Task directions: Could you please reproduce all the records below exactly, leaving out the images?

═════ Data for processing ═════

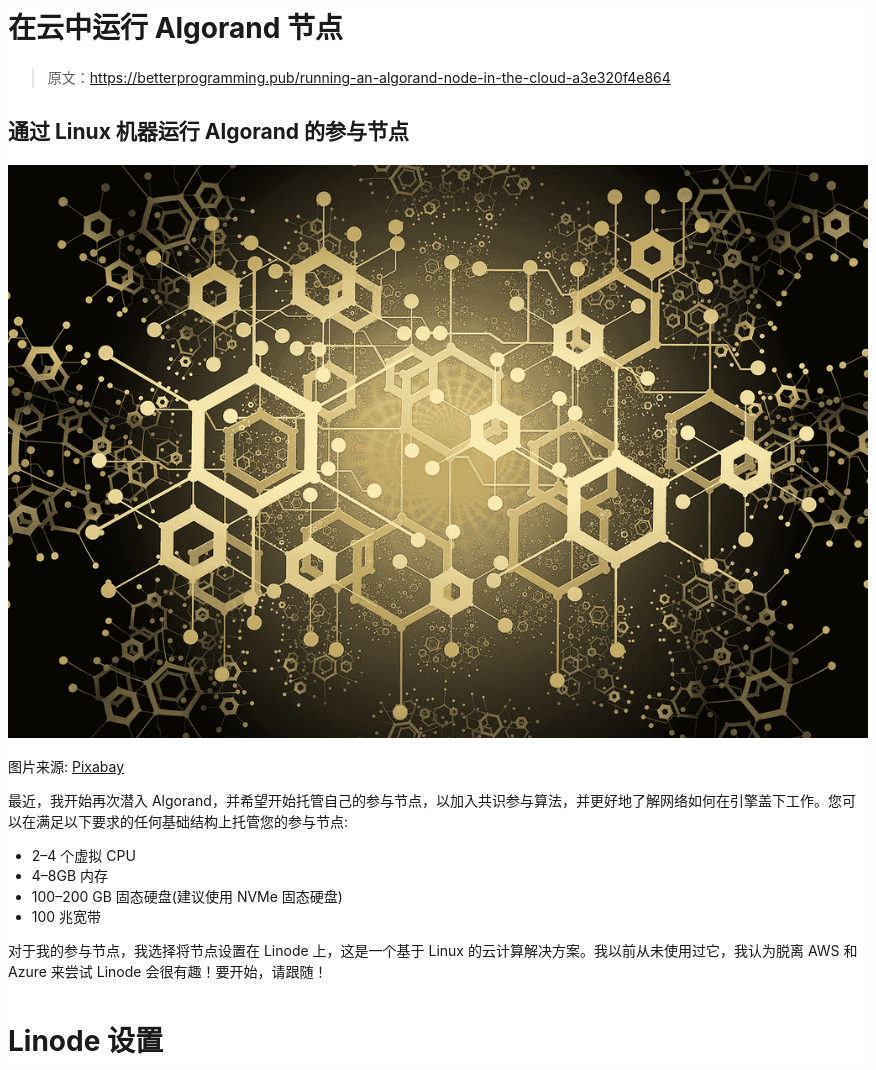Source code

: # 在云中运行 Algorand 节点

> 原文：<https://betterprogramming.pub/running-an-algorand-node-in-the-cloud-a3e320f4e864>

## 通过 Linux 机器运行 Algorand 的参与节点

![](img/1b73236fefbb34f6660a1d292d968f98.png)

图片来源: [Pixabay](https://pixabay.com/illustrations/blockchain-data-records-system-3513216/)

最近，我开始再次潜入 Algorand，并希望开始托管自己的参与节点，以加入共识参与算法，并更好地了解网络如何在引擎盖下工作。您可以在满足以下要求的任何基础结构上托管您的参与节点:

*   2–4 个虚拟 CPU
*   4–8GB 内存
*   100–200 GB 固态硬盘(建议使用 NVMe 固态硬盘)
*   100 兆宽带

对于我的参与节点，我选择将节点设置在 Linode 上，这是一个基于 Linux 的云计算解决方案。我以前从未使用过它，我认为脱离 AWS 和 Azure 来尝试 Linode 会很有趣！要开始，请跟随！

# Linode 设置
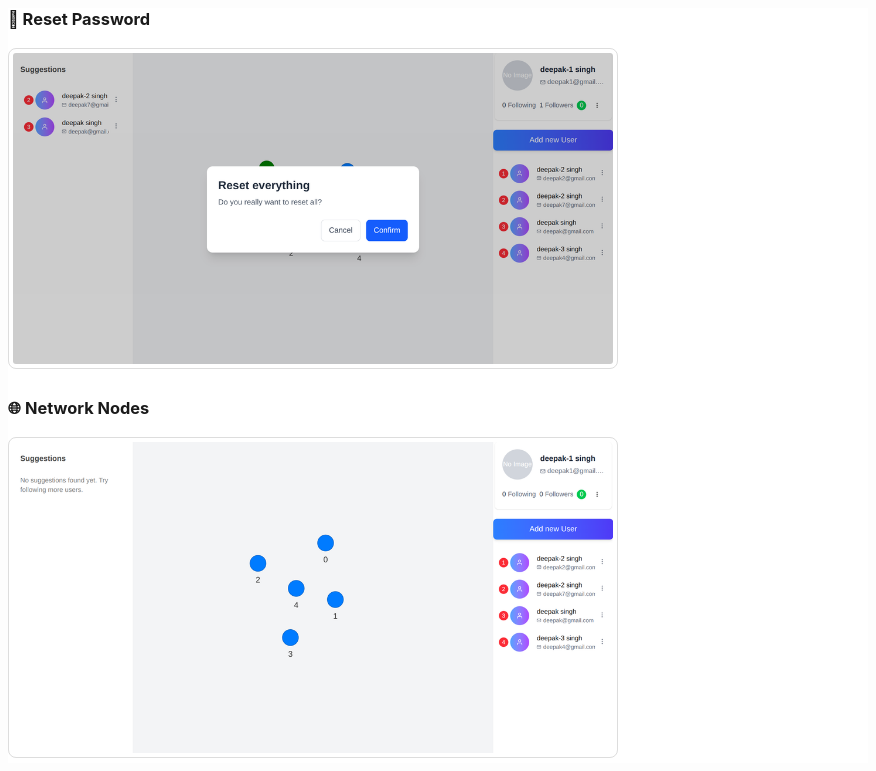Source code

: ### 🔄 Reset Password

<img src="https://github.com/DEEPAKsingh74/social-network-viz/blob/main/preview/reset.png?raw=true" alt="Reset" width="600" style="border: 1px solid #ddd; border-radius: 8px; padding: 4px;" />

### 🌐 Network Nodes

<img src="https://github.com/DEEPAKsingh74/social-network-viz/blob/main/preview/nodes.png?raw=true" alt="Nodes" width="600" style="border: 1px solid #ddd; border-radius: 8px; padding: 4px;" />
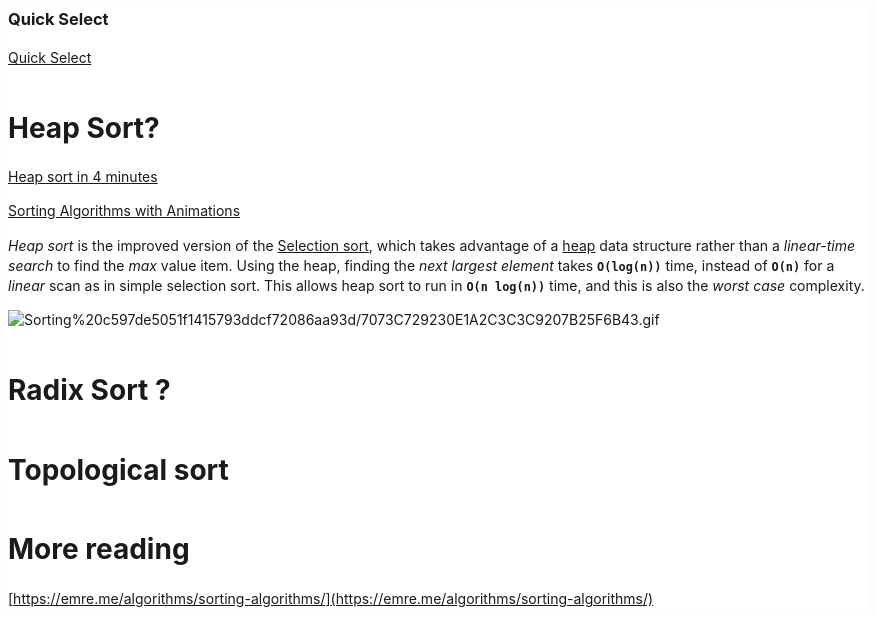 ### Quick Select

[Quick Select](Searching%20733ff84c808c4c9cb5c40787b2df7b98.md)

# Heap Sort?

[Heap sort in 4 minutes](https://www.youtube.com/watch?v=2DmK_H7IdTo)

[Sorting Algorithms with Animations](https://emre.me/algorithms/sorting-algorithms/#heap-sort)

*Heap sort* is the improved version of the [Selection sort](Sorting%20c597de5051f1415793ddcf72086aa93d.md), which takes advantage of a [heap](Heaps%20&%20Priority%20Queues%20bb4a8de1dbe54089854d8d03c833126c.md) data structure rather than a *linear-time search* to find the *max* value item. Using the heap, finding the *next largest element* takes **`O(log(n))`** time, instead of **`O(n)`** for a *linear* scan as in simple selection sort. This allows heap sort to run in **`O(n log(n))`** time, and this is also the *worst case* complexity.

![Sorting%20c597de5051f1415793ddcf72086aa93d/7073C729230E1A2C3C3C9207B25F6B43.gif](Sorting%20c597de5051f1415793ddcf72086aa93d/7073C729230E1A2C3C3C9207B25F6B43.gif)

# Radix Sort ?

# Topological sort

# More reading

[https://emre.me/algorithms/sorting-algorithms/](https://emre.me/algorithms/sorting-algorithms/)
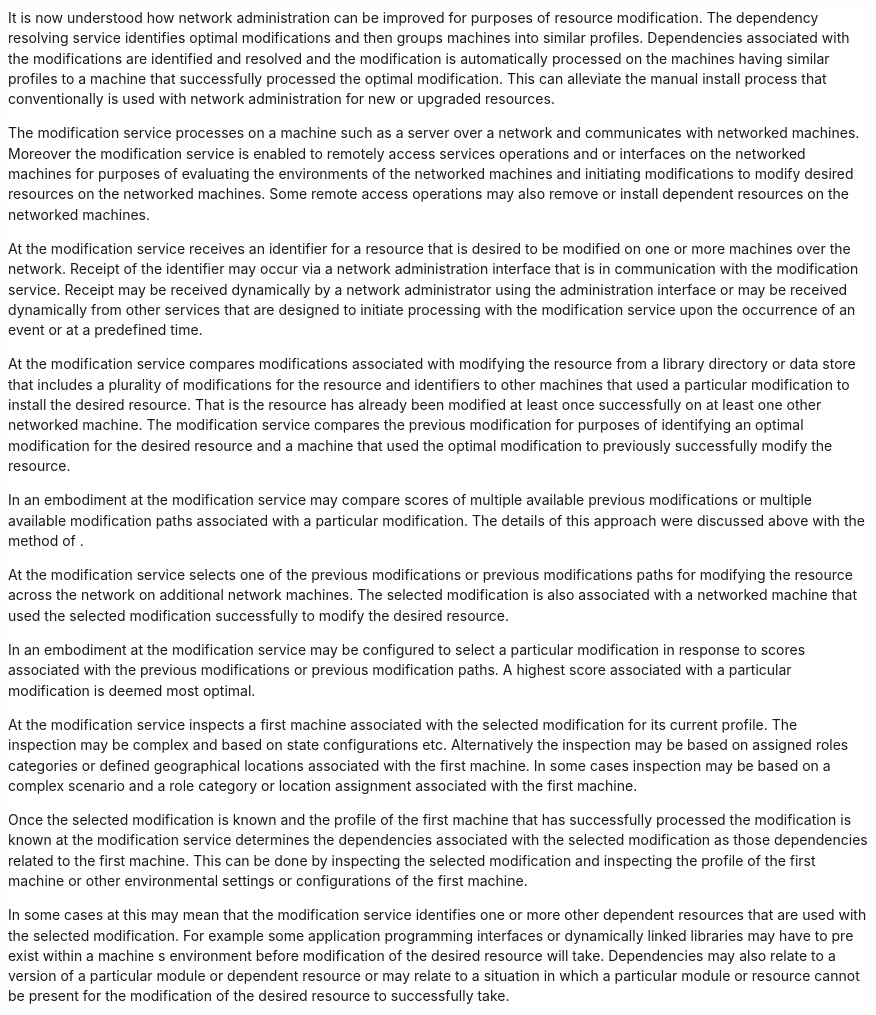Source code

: It is now understood how network administration can be improved for purposes of resource modification. The dependency resolving service identifies optimal modifications and then groups machines into similar profiles. Dependencies associated with the modifications are identified and resolved and the modification is automatically processed on the machines having similar profiles to a machine that successfully processed the optimal modification. This can alleviate the manual install process that conventionally is used with network administration for new or upgraded resources.

The modification service processes on a machine such as a server over a network and communicates with networked machines. Moreover the modification service is enabled to remotely access services operations and or interfaces on the networked machines for purposes of evaluating the environments of the networked machines and initiating modifications to modify desired resources on the networked machines. Some remote access operations may also remove or install dependent resources on the networked machines.

At the modification service receives an identifier for a resource that is desired to be modified on one or more machines over the network. Receipt of the identifier may occur via a network administration interface that is in communication with the modification service. Receipt may be received dynamically by a network administrator using the administration interface or may be received dynamically from other services that are designed to initiate processing with the modification service upon the occurrence of an event or at a predefined time.

At the modification service compares modifications associated with modifying the resource from a library directory or data store that includes a plurality of modifications for the resource and identifiers to other machines that used a particular modification to install the desired resource. That is the resource has already been modified at least once successfully on at least one other networked machine. The modification service compares the previous modification for purposes of identifying an optimal modification for the desired resource and a machine that used the optimal modification to previously successfully modify the resource.

In an embodiment at the modification service may compare scores of multiple available previous modifications or multiple available modification paths associated with a particular modification. The details of this approach were discussed above with the method of .

At the modification service selects one of the previous modifications or previous modifications paths for modifying the resource across the network on additional network machines. The selected modification is also associated with a networked machine that used the selected modification successfully to modify the desired resource.

In an embodiment at the modification service may be configured to select a particular modification in response to scores associated with the previous modifications or previous modification paths. A highest score associated with a particular modification is deemed most optimal.

At the modification service inspects a first machine associated with the selected modification for its current profile. The inspection may be complex and based on state configurations etc. Alternatively the inspection may be based on assigned roles categories or defined geographical locations associated with the first machine. In some cases inspection may be based on a complex scenario and a role category or location assignment associated with the first machine.

Once the selected modification is known and the profile of the first machine that has successfully processed the modification is known at the modification service determines the dependencies associated with the selected modification as those dependencies related to the first machine. This can be done by inspecting the selected modification and inspecting the profile of the first machine or other environmental settings or configurations of the first machine.

In some cases at this may mean that the modification service identifies one or more other dependent resources that are used with the selected modification. For example some application programming interfaces or dynamically linked libraries may have to pre exist within a machine s environment before modification of the desired resource will take. Dependencies may also relate to a version of a particular module or dependent resource or may relate to a situation in which a particular module or resource cannot be present for the modification of the desired resource to successfully take.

═════

Response for this exercise:
Source code

: # 在云中运行 Algorand 节点

> 原文：<https://betterprogramming.pub/running-an-algorand-node-in-the-cloud-a3e320f4e864>

## 通过 Linux 机器运行 Algorand 的参与节点

![](img/1b73236fefbb34f6660a1d292d968f98.png)

图片来源: [Pixabay](https://pixabay.com/illustrations/blockchain-data-records-system-3513216/)

最近，我开始再次潜入 Algorand，并希望开始托管自己的参与节点，以加入共识参与算法，并更好地了解网络如何在引擎盖下工作。您可以在满足以下要求的任何基础结构上托管您的参与节点:

*   2–4 个虚拟 CPU
*   4–8GB 内存
*   100–200 GB 固态硬盘(建议使用 NVMe 固态硬盘)
*   100 兆宽带

对于我的参与节点，我选择将节点设置在 Linode 上，这是一个基于 Linux 的云计算解决方案。我以前从未使用过它，我认为脱离 AWS 和 Azure 来尝试 Linode 会很有趣！要开始，请跟随！

# Linode 设置
Source code

: ### 🔄 Reset Password

<img src="https://github.com/DEEPAKsingh74/social-network-viz/blob/main/preview/reset.png?raw=true" alt="Reset" width="600" style="border: 1px solid #ddd; border-radius: 8px; padding: 4px;" />

### 🌐 Network Nodes

<img src="https://github.com/DEEPAKsingh74/social-network-viz/blob/main/preview/nodes.png?raw=true" alt="Nodes" width="600" style="border: 1px solid #ddd; border-radius: 8px; padding: 4px;" />
 ### Quick Select

[Quick Select](Searching%20733ff84c808c4c9cb5c40787b2df7b98.md)

# Heap Sort?

[Heap sort in 4 minutes](https://www.youtube.com/watch?v=2DmK_H7IdTo)

[Sorting Algorithms with Animations](https://emre.me/algorithms/sorting-algorithms/#heap-sort)

*Heap sort* is the improved version of the [Selection sort](Sorting%20c597de5051f1415793ddcf72086aa93d.md), which takes advantage of a [heap](Heaps%20&%20Priority%20Queues%20bb4a8de1dbe54089854d8d03c833126c.md) data structure rather than a *linear-time search* to find the *max* value item. Using the heap, finding the *next largest element* takes **`O(log(n))`** time, instead of **`O(n)`** for a *linear* scan as in simple selection sort. This allows heap sort to run in **`O(n log(n))`** time, and this is also the *worst case* complexity.

![Sorting%20c597de5051f1415793ddcf72086aa93d/7073C729230E1A2C3C3C9207B25F6B43.gif](Sorting%20c597de5051f1415793ddcf72086aa93d/7073C729230E1A2C3C3C9207B25F6B43.gif)

# Radix Sort ?

# Topological sort

# More reading

[https://emre.me/algorithms/sorting-algorithms/](https://emre.me/algorithms/sorting-algorithms/)
Source code

: It is now understood how network administration can be improved for purposes of resource modification. The dependency resolving service identifies optimal modifications and then groups machines into similar profiles. Dependencies associated with the modifications are identified and resolved and the modification is automatically processed on the machines having similar profiles to a machine that successfully processed the optimal modification. This can alleviate the manual install process that conventionally is used with network administration for new or upgraded resources.

The modification service processes on a machine such as a server over a network and communicates with networked machines. Moreover the modification service is enabled to remotely access services operations and or interfaces on the networked machines for purposes of evaluating the environments of the networked machines and initiating modifications to modify desired resources on the networked machines. Some remote access operations may also remove or install dependent resources on the networked machines.

At the modification service receives an identifier for a resource that is desired to be modified on one or more machines over the network. Receipt of the identifier may occur via a network administration interface that is in communication with the modification service. Receipt may be received dynamically by a network administrator using the administration interface or may be received dynamically from other services that are designed to initiate processing with the modification service upon the occurrence of an event or at a predefined time.

At the modification service compares modifications associated with modifying the resource from a library directory or data store that includes a plurality of modifications for the resource and identifiers to other machines that used a particular modification to install the desired resource. That is the resource has already been modified at least once successfully on at least one other networked machine. The modification service compares the previous modification for purposes of identifying an optimal modification for the desired resource and a machine that used the optimal modification to previously successfully modify the resource.

In an embodiment at the modification service may compare scores of multiple available previous modifications or multiple available modification paths associated with a particular modification. The details of this approach were discussed above with the method of .

At the modification service selects one of the previous modifications or previous modifications paths for modifying the resource across the network on additional network machines. The selected modification is also associated with a networked machine that used the selected modification successfully to modify the desired resource.

In an embodiment at the modification service may be configured to select a particular modification in response to scores associated with the previous modifications or previous modification paths. A highest score associated with a particular modification is deemed most optimal.

At the modification service inspects a first machine associated with the selected modification for its current profile. The inspection may be complex and based on state configurations etc. Alternatively the inspection may be based on assigned roles categories or defined geographical locations associated with the first machine. In some cases inspection may be based on a complex scenario and a role category or location assignment associated with the first machine.

Once the selected modification is known and the profile of the first machine that has successfully processed the modification is known at the modification service determines the dependencies associated with the selected modification as those dependencies related to the first machine. This can be done by inspecting the selected modification and inspecting the profile of the first machine or other environmental settings or configurations of the first machine.

In some cases at this may mean that the modification service identifies one or more other dependent resources that are used with the selected modification. For example some application programming interfaces or dynamically linked libraries may have to pre exist within a machine s environment before modification of the desired resource will take. Dependencies may also relate to a version of a particular module or dependent resource or may relate to a situation in which a particular module or resource cannot be present for the modification of the desired resource to successfully take.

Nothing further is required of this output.